The differing behavior between the disks is due to the difference in the default umask between the two filesystems (NTFS and ExFAT) on Linux. For NTFS-3G, the default umask is 0000; for ExFAT it’s the umask of the current process (likely 0022).
These are mask values and are applied at file or directory creation time. For example, for a directory which would be created with 0777 permissions (read, write, execute for everyone) on a file system with a umask of 0022, the effective permissions would be 0755 (read, write, execute for the owner, read and execute for group members and others).

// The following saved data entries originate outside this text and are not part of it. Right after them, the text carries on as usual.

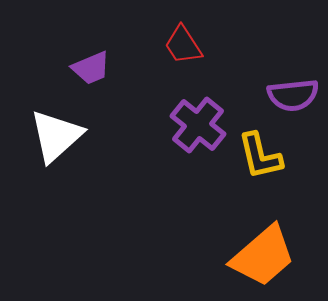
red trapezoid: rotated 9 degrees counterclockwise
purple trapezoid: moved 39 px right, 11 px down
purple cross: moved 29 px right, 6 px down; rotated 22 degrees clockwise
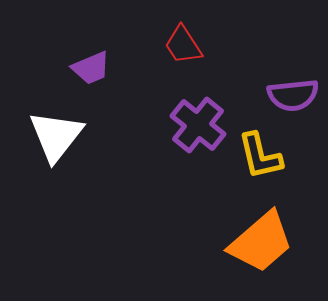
white triangle: rotated 10 degrees counterclockwise
orange trapezoid: moved 2 px left, 14 px up
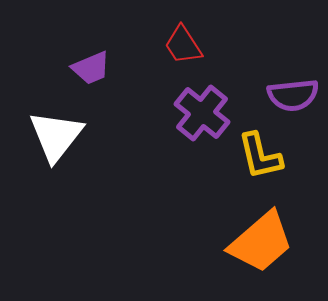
purple cross: moved 4 px right, 12 px up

This corresponds with what you’re seeing above; your NTFS disks are mounted with effective permissions of 0777 (0777 - 0000) while your ExFAT disk is mounted with effective permissions of 0755 (0777 - 0022).
The easiest way to “fix” this if you want the behavior of your ExFAT disk to match that of the NTFS disks is to mount it with a umask of 0000. To do this, you’d add the umask option to your mount options. Something like:
UUID=619D-E596 /disks/hddrive3 auto nosuid,nodev,nofail,umask=0000,x-gvfs-show 0 0
A more nuanced approach than making the disk world-writeable would be to give ownership of the mount to a specific user and group, and then use that user and group to manage the content of the disk. You can set ownership with the uid and gid mount options. In combination with the umask option:
UUID=619D-E596 /disks/hddrive3 auto nosuid,nodev,nofail,uid=your_user,gid=your_user,umask=0002,x-gvfs-show 0 0
This would give ownership to your user and group and allow that user and group read, write, and execute permissions. Others could only read/execute.
But, again, the easy solution would be the first one and just make it world-writeable; your NTFS disks already are and it would certainly ease management from a Windows system.